# [Task description]
Look for "Rendered" in each line of the records, and copy the lines that have it.

# [Information shown]
• • • •

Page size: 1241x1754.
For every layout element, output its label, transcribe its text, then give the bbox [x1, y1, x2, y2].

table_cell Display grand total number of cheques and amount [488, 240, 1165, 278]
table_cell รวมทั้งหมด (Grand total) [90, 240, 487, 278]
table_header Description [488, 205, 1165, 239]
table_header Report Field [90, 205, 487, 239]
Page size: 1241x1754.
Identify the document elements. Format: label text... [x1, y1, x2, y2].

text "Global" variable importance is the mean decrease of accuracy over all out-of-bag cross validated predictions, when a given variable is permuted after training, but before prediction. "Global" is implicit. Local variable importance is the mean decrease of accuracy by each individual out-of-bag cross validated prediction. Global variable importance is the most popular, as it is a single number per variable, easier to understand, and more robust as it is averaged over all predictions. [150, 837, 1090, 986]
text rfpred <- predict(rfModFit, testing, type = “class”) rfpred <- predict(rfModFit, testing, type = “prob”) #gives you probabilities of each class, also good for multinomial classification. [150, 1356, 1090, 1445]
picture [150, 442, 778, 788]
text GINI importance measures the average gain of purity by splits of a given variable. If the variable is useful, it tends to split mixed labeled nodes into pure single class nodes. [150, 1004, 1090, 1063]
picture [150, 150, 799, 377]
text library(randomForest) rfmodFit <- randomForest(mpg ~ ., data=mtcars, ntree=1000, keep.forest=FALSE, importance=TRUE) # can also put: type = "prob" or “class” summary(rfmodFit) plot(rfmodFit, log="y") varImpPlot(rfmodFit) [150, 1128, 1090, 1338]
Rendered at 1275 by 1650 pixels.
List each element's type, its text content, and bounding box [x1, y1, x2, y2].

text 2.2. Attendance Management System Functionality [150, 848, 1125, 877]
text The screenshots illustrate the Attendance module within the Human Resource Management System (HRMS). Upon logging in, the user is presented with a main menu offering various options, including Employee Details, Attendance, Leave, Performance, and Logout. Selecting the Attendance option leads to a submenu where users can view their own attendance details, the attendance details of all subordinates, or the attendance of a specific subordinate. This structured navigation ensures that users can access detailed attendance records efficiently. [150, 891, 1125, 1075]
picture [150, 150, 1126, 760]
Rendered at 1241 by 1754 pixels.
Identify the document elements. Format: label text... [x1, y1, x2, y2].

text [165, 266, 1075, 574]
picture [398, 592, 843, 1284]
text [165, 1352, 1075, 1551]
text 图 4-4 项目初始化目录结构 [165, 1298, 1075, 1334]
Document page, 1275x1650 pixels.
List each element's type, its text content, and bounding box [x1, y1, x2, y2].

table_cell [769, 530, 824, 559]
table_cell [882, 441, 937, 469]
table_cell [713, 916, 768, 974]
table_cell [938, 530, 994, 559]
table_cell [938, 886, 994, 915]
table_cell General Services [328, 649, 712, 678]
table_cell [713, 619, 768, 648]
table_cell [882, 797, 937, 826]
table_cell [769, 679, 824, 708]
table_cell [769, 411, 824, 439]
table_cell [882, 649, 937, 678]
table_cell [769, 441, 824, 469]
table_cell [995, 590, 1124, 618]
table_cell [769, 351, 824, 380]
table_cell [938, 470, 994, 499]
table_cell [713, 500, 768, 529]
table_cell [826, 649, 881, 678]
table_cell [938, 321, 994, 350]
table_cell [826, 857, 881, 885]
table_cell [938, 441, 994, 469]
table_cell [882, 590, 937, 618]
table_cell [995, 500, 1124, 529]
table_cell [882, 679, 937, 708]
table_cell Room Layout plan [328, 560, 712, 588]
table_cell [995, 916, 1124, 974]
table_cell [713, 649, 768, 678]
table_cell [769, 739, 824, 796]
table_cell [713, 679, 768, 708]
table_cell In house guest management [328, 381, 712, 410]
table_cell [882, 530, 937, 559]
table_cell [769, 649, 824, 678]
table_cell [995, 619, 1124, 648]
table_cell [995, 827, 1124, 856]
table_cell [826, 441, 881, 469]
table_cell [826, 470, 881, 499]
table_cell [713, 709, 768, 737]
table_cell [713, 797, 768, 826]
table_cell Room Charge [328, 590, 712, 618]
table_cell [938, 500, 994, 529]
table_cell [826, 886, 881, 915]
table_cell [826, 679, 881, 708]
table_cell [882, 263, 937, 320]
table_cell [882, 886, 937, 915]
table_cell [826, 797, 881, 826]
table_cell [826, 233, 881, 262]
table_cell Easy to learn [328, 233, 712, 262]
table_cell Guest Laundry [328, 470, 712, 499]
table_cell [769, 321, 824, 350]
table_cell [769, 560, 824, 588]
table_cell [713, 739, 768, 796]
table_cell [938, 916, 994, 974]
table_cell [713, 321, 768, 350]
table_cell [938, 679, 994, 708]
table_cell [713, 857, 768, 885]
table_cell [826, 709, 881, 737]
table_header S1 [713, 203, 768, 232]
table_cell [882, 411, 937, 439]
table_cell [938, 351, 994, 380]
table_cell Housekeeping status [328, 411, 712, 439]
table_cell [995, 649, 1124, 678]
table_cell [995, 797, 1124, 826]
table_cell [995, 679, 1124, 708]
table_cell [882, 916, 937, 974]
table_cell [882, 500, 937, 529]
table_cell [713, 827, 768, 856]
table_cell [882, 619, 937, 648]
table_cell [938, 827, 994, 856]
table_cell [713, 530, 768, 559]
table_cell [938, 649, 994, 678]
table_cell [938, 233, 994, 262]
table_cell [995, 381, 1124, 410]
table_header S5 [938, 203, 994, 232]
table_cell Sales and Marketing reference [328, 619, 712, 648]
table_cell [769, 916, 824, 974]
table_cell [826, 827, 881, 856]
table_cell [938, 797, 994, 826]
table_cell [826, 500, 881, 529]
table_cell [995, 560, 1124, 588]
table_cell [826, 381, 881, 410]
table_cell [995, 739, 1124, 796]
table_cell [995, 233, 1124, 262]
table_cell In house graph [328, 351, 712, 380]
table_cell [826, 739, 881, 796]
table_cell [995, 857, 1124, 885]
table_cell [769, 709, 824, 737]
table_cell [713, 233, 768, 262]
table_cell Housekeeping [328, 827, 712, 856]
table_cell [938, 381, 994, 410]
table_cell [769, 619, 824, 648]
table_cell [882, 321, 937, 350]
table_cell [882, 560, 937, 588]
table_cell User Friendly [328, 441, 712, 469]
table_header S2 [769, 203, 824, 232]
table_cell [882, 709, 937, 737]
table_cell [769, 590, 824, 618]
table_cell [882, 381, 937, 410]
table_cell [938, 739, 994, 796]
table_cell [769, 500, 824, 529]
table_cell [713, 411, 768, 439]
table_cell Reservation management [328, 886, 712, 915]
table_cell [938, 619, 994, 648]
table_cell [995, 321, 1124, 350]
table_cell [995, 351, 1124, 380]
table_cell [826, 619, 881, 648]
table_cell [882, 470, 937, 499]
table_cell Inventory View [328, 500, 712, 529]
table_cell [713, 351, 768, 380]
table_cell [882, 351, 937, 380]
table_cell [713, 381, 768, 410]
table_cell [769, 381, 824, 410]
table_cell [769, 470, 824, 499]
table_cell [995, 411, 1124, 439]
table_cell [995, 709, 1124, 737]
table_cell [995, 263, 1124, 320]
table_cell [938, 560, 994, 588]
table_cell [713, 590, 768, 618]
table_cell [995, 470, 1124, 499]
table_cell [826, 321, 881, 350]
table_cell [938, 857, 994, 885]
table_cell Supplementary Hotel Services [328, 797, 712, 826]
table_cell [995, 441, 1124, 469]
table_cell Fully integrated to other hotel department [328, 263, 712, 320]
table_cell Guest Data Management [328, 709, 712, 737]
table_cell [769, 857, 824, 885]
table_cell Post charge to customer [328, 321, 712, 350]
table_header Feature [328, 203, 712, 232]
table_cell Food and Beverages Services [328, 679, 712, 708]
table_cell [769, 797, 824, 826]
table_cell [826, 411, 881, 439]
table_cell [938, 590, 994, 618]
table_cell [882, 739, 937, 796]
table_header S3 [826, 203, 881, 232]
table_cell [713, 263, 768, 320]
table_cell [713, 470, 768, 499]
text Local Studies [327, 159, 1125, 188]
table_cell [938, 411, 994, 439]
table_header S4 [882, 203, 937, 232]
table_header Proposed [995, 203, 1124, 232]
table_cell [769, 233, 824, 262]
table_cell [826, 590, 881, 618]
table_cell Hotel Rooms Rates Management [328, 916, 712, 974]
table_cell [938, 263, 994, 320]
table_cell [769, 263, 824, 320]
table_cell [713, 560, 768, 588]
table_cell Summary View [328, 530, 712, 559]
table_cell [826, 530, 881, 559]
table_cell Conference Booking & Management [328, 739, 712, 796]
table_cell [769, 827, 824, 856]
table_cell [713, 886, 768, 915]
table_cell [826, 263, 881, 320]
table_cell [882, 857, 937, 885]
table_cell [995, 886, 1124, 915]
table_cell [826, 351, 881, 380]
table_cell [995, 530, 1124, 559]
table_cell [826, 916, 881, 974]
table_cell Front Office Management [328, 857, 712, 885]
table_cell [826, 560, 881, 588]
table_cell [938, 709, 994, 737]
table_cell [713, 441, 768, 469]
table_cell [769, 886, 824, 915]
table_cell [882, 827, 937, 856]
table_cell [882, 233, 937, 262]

• • • •

# [Result]
Rendered at 1275 by 1650 pixels.
Rendered at 1241 by 1754 pixels.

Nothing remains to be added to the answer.